Die bisherigen Untersuchungen bei älteren Schülern ergaben einen nachweisbaren starken Effekt von Begegnung und Aufenthalt im Ausland auf die Fremdsprachenfähigkeiten von Schülern. Die Größe des Effektes eines einwöchigen Austausches ist wahrscheinlich genauso groß wie zwei oder drei Monate Fremdsprachenunterricht innerhalb der beschützenden Klassenraumwände. Ein solcher Effekt ist für die Praxis des Fremdsprachenunterrichts eine Wohltat. Aber genauso wie nach einem langen Auslandsaufenthalt nimmt die Effektivität des Kommunizierens und die gesamte Sprachbeherrschung langsam (aber stetig) wieder ab. Die erlernten Fähigkeiten müssen also gepflegt werden. Auch die Vorbereitung muss auf einem hochwertigen Inhalt basieren. Als Anregung für das Grundschulklassenzimmer kann Folgendes gesagt werden: Den Schülern muss deutlich sein, warum sie Kontakte mit den Kindern im Ausland haben. Sie müssen wissen, dass es bedeutungsvoll ist, was sie tun. Ihnen muss deutlich gemacht werden, was ihr Lernstil ist, dass es sich lohnt, das Risiko einzugehen, einmal nicht verstanden zu werden. Und es müssen ihnen kompensierende Strategien erklärt und gezeigt werden (Ausdrücken von Unverständnis, Formeln für das Nachfragen usw.) Dadurch verlaufen die Lernprozesse einfacher. Obwohl es für diese Art von language awareness training noch wenig Material gibt (z.T. finden sich Anregungen in Dokumentationen von grenzüberschreitenden Projekten), ist es von Vorteil, wenn die Schüler wissen, wie sie lernen, wovor sie Angst haben könnten und wie sie umgehen können mit einer anderen Kultur, mit einem anderen Schulsystem.

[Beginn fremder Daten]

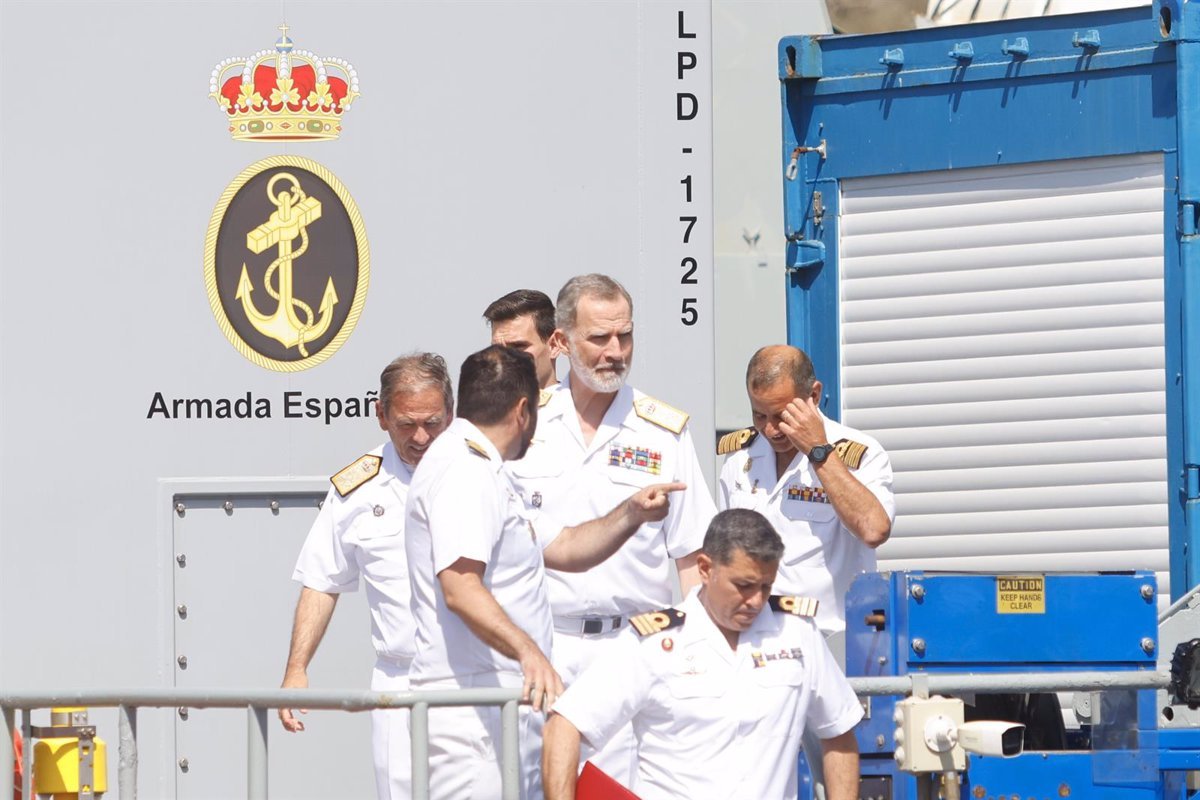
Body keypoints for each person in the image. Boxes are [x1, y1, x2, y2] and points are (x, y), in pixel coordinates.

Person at [404, 345, 685, 800]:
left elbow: (567, 546)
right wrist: (528, 651)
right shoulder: (464, 472)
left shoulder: (485, 470)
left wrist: (631, 513)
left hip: (502, 706)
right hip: (476, 713)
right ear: (522, 410)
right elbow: (459, 586)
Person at [506, 273, 717, 786]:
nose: (615, 352)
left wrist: (698, 656)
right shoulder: (522, 425)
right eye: (599, 338)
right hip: (541, 651)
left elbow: (693, 557)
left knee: (616, 792)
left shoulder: (663, 432)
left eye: (625, 336)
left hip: (630, 649)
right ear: (560, 341)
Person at [543, 508, 863, 800]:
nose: (755, 600)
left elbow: (839, 732)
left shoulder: (797, 634)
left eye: (765, 587)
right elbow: (565, 726)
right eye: (744, 585)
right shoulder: (654, 644)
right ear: (705, 569)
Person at [278, 353, 453, 800]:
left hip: (474, 676)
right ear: (381, 416)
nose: (420, 437)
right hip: (399, 678)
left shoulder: (484, 471)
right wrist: (296, 670)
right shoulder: (356, 490)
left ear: (451, 411)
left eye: (433, 422)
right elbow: (322, 580)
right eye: (406, 424)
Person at [717, 344, 894, 636]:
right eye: (759, 415)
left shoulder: (860, 454)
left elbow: (874, 530)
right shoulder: (739, 460)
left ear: (813, 396)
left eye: (782, 416)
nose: (771, 429)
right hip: (757, 642)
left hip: (830, 642)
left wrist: (819, 452)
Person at [484, 289, 560, 390]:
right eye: (497, 349)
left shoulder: (578, 405)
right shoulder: (478, 404)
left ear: (554, 345)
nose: (505, 359)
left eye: (518, 347)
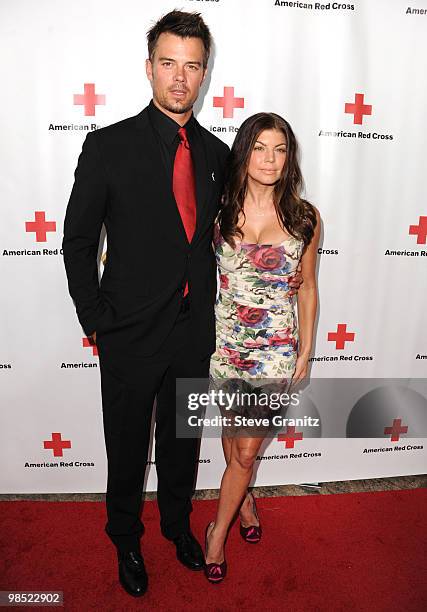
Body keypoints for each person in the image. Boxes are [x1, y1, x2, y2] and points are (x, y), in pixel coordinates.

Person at [62, 10, 230, 598]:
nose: (180, 78)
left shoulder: (217, 153)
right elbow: (79, 242)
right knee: (128, 444)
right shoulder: (108, 147)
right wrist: (96, 321)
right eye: (168, 64)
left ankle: (178, 526)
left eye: (192, 66)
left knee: (183, 441)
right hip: (129, 334)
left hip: (193, 332)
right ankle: (126, 538)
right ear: (149, 68)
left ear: (204, 73)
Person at [204, 112, 320, 582]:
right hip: (226, 344)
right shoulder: (219, 209)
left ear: (289, 157)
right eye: (260, 148)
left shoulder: (304, 217)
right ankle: (247, 502)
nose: (270, 159)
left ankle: (216, 533)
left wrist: (306, 350)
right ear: (244, 152)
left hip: (274, 348)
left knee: (246, 452)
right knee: (234, 444)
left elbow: (308, 287)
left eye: (280, 149)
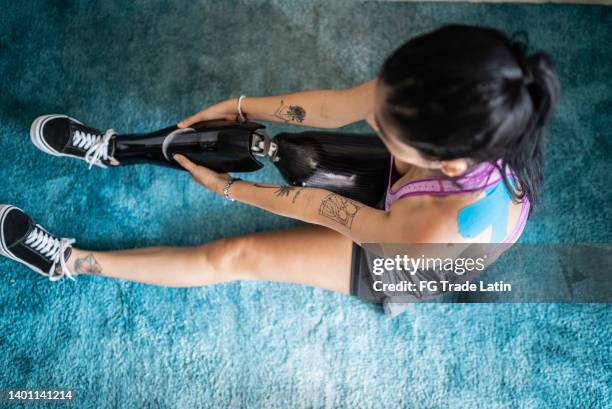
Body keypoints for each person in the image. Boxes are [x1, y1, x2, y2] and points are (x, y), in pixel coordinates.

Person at [0, 25, 559, 311]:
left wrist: (231, 189)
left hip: (400, 253)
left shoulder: (429, 232)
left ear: (448, 159)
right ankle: (119, 149)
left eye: (384, 126)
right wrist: (241, 107)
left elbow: (326, 210)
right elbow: (332, 105)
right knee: (290, 150)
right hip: (411, 195)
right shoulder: (458, 95)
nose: (370, 115)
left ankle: (71, 263)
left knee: (233, 256)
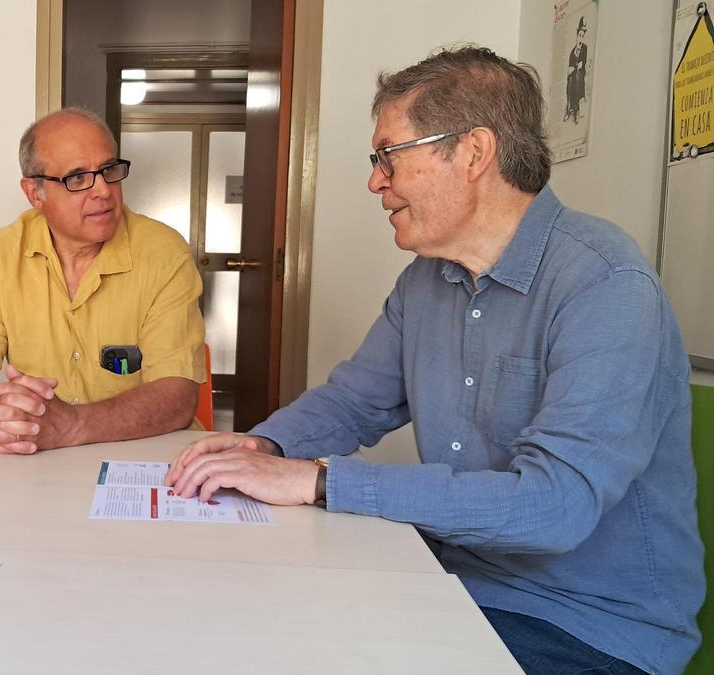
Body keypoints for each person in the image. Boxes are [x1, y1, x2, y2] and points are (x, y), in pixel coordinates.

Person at [165, 46, 702, 675]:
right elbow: (355, 401)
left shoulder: (606, 285)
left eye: (388, 156)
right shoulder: (426, 280)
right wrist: (265, 449)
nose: (375, 181)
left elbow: (553, 507)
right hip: (454, 580)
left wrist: (320, 480)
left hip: (588, 625)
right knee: (252, 627)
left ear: (473, 153)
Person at [0, 107, 205, 454]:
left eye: (109, 170)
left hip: (145, 459)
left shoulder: (163, 252)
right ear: (35, 193)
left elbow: (177, 395)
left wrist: (71, 425)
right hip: (39, 464)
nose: (103, 191)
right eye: (77, 178)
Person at [565, 17, 588, 124]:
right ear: (576, 36)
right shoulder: (572, 52)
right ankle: (570, 108)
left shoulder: (584, 48)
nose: (581, 39)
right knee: (570, 80)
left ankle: (576, 109)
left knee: (577, 75)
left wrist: (575, 67)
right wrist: (572, 69)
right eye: (579, 36)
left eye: (583, 36)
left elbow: (581, 65)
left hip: (580, 75)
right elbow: (570, 69)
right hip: (573, 77)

[l]Mehr zu language awareness training finden Sie hier:

www.dfjw.org

Internationalisierung also kann eine äußerst wertvolle zusätzliche Dimension für den Sprachunterricht sein. Sie kommt allerdings erst dann richtig zum Tragen, wenn ein gewisses Maß an gesteuerter Instruktion schon gegeben wurde. Die Kinder müssen Grundkenntnisse besitzen, um die Fremdsprache funktionell gebrauchen zu können, von dieser Plattform aus weiter zu lernen und ein lebensechtes, reiches Fremdsprachenangebot verstehen zu können. Der Zeitpunkt der Internationalisierung muss darum gut gewählt werden, und jede Maßnahme muss zielgerecht in das Unterrichtsprogramm eingebaut werden. Ein bloß nettes Gespräch im Ausland wird im Laufe der Zeit vergessen. Ein Gespräch mit einem erinnerungswürdigen Partner, mit Inhalt, Bedeutung, und vor allem mit Feedback und emotionalem Eingehen des native Speaker bleibt bei einem Kind lange haften, wie sich aus den letztgenannten Studien ergab.